The move comes days after a representative from the U.S. Department of Justice visited DiBiagio to discuss the findings of a highly unusual review this fall of his performance, according to federal prosecutors who requested anonymity for fear of retribution from Justice officials.

But DiBiagio, 44, said yesterday that his move "was expected" and a "personal decision." He said that he had never intended to stay at the helm of the office even if President Bush won a second term and that he had told Justice officials months ago that he intended to leave after the presidential election.

"I promised my wife one term," he said. "The time that you spend here is astronomic.
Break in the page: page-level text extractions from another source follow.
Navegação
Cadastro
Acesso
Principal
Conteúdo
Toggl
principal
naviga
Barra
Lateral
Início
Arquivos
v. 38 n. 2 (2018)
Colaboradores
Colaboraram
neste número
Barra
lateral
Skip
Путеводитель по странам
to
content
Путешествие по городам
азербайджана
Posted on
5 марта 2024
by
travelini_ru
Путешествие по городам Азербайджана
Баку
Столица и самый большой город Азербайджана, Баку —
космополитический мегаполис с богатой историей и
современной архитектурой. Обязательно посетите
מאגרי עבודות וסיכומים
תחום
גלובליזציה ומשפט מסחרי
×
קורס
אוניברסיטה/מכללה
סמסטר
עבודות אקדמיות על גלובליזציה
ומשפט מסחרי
Being in the public eye, the criticism, it's very tough on your family. I think they've suffered enough."

He said he will return to private law practice. Although he has no job lined up, DiBiagio said, he is "pursuing a couple of opportunities."
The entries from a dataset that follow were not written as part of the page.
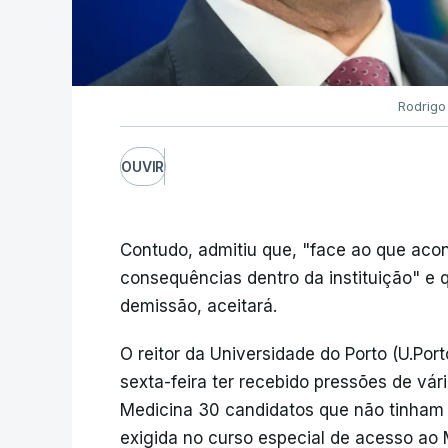
Rodrigo
OUVIR
Contudo, admitiu que, "face ao que acont
consequências dentro da instituição" e q
demissão, aceitará.
O reitor da Universidade do Porto (U.Por
sexta-feira ter recebido pressões de vár
Medicina 30 candidatos que não tinham 
exigida no curso especial de acesso ao 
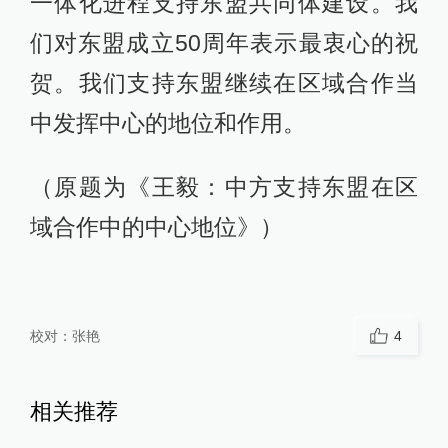
一体化进程支持东盟共同体建设。我
们对东盟成立50周年表示最衷心的祝
贺。我们支持东盟继续在区域合作当
中发挥中心的地位和作用。
（原题为《王毅：中方支持东盟在区
域合作中的中心地位》）
校对：
张艳
4
相关推荐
There has been speculation for weeks about DiBiagio's future.

But the move yesterday still came as a surprise to many on his staff and in the legal community - DiBiagio had said publicly that he planned to take the winter holidays to consider his next professional step.

Gov. Robert L. Ehrlich Jr., who has been considered DiBiagio's main political supporter, said through a spokeswoman that the U.S. attorney "did a fine job in serving criminal justice with integrity and commitment."

"He certainly left his mark on the office," said defense attorney and former federal prosecutor Andrew C. White.

A Justice Department spokesman would not comment on potential replacements, but there has been much speculation in the legal community about possible successors.

One name that has come up is that of Rod J. Rosenstein, a former assistant U.S. attorney in Maryland and now the principal deputy assistant attorney general for criminal tax matters at the Justice Department in Washington.

Geoffrey Garinther, another alumnus of the Maryland U.S. attorney's office - now a partner at Venable LLP co-chairing the firm's corporate investigations group - has also been discussed as a candidate.

Both men declined to be interviewed for this article.

Frederick County State's Attorney Scott Rolle and Harford County State's Attorney Joseph I. Cassilly have also been mentioned as possible replacements. Neither could be reached last night.

During his tenure of just over three years, DiBiagio had many successes - among them, the convictions of Lexington Terrace Boys gang members and the guilty plea of Edward T. Norris, the former Baltimore police commissioner and Maryland State Police superintendent.

But some critics said that a number of his prosecutions - in particular, an investigation into the Baltimore City Council - were politically motivated.

City Councilwoman Rochelle "Rikki" Spector said yesterday that it was inappropriate for DiBiagio to launch his investigation into the council by subpoenaing five years of financial records from all 19 members.

"I thought that was a bit of overkill," she said. "When he went to that far of an extreme, it was obvious how political it was."

Such criticism gained more fuel this past summer, when The Sun published e-mails DiBiagio had written to staff criticizing the pace of investigations and urging them to make "front page" indictments in political corruption cases by November.

DiBiagio said at the time that he was simply pushing his staff to work harder, and that his references to "front page" and November were not politically motivated, as some critics suggested.

After the e-mails became public, the Justice Department issued a rare public reprimand to DiBiagio, saying that from then on, Washington would have to approve all Maryland corruption cases.

This fall, representatives from the Justice Department came to Baltimore to conduct an unusual review of the Maryland office - a move many lawyers said was another result of the e-mails.

The Justice officials interviewed prosecutors about DiBiagio. At least a few said their boss should be removed from office, according to sources in and out of the office who declined to be identified for fear of retribution.

Yesterday, DiBiagio acknowledged there were people on his staff with whom he was not popular. He said that was the price for trying to push the office to do more.

"When I came in, one of my responsibilities was to aim higher," DiBiagio said. "Aim higher in our drug cases, aim higher in our violent crime cases, aim higher in our white-collar cases, having assistants work harder, to raise expectations, to raise standards.

"And some people loved it. Some people didn't. It's not a popularity contest," he said.